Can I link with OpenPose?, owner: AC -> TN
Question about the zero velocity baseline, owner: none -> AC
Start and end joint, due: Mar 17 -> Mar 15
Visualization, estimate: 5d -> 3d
* * *
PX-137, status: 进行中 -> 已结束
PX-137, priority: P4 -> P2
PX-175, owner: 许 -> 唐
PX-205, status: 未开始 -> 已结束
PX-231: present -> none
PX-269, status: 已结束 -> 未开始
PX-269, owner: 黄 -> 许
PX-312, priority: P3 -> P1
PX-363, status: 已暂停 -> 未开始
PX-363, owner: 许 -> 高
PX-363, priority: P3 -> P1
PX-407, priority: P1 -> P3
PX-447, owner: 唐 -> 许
* * *
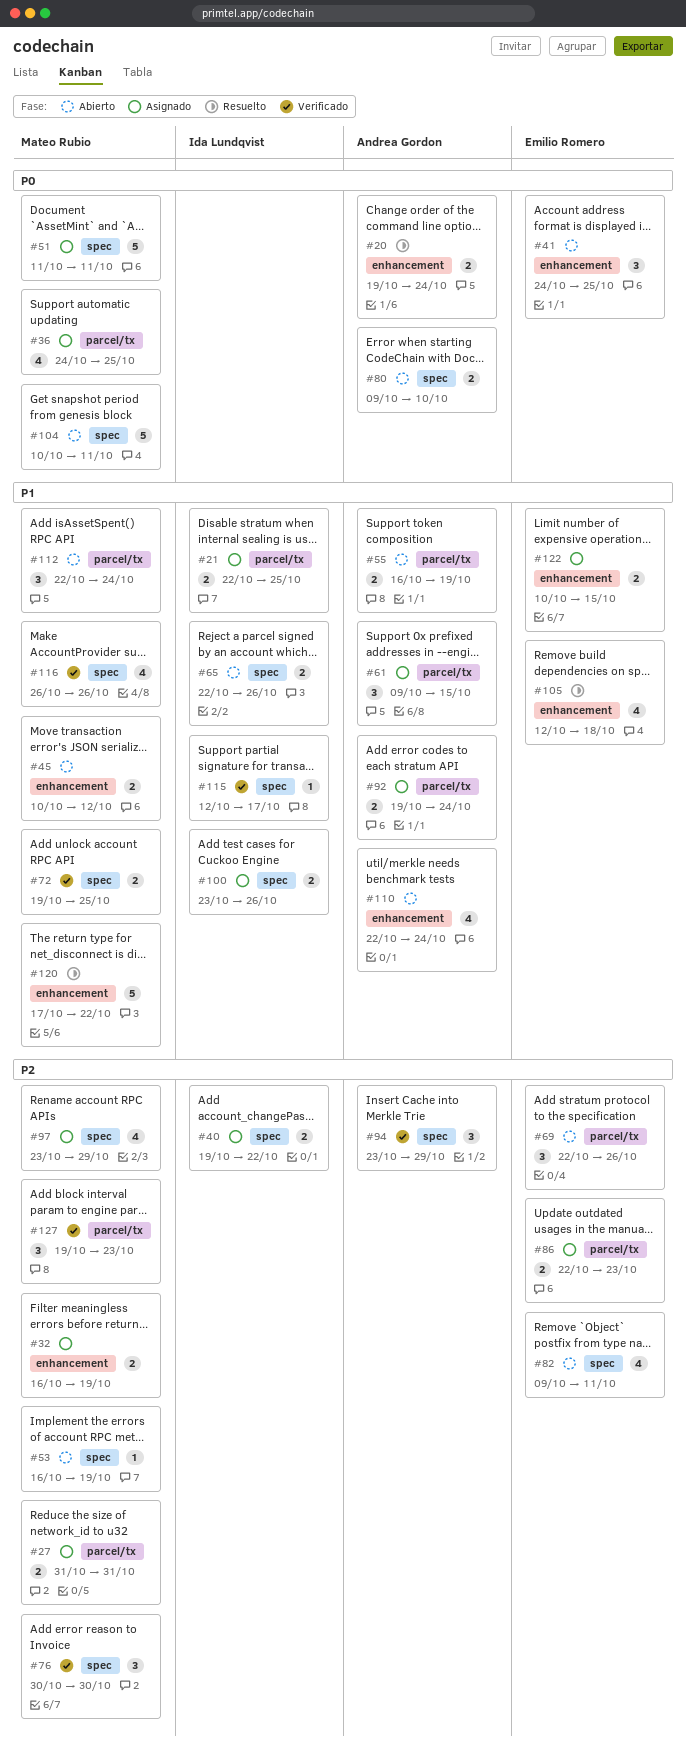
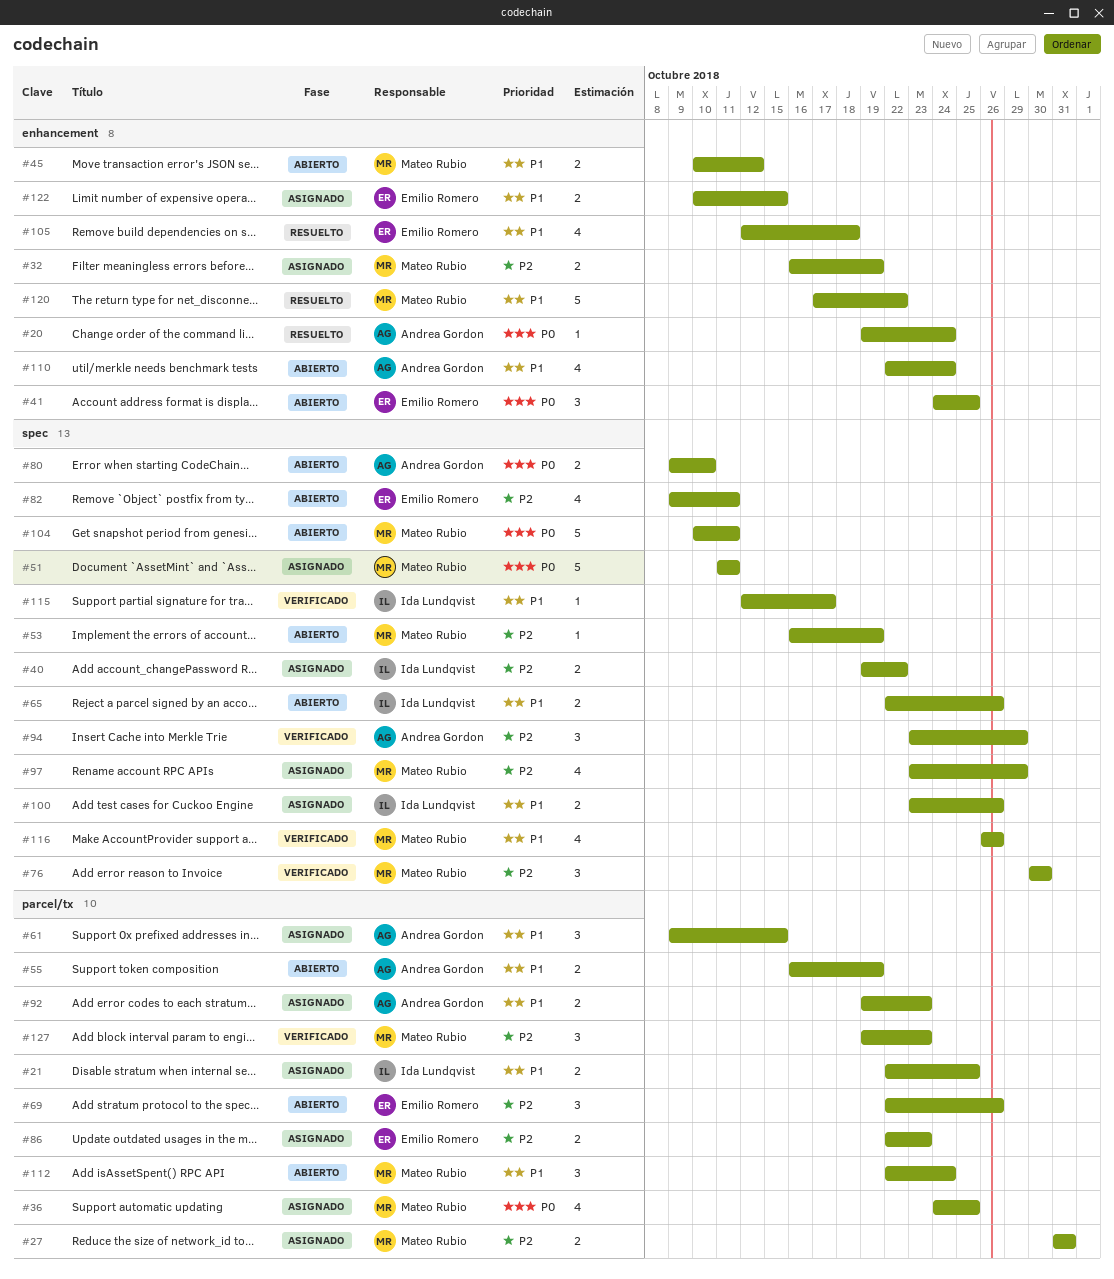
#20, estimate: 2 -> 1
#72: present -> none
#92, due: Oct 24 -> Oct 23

▸ Task directions
Every line above that holds "status" should be copied out.

▸ Written response
PX-137, status: 进行中 -> 已结束
PX-205, status: 未开始 -> 已结束
PX-269, status: 已结束 -> 未开始
PX-363, status: 已暂停 -> 未开始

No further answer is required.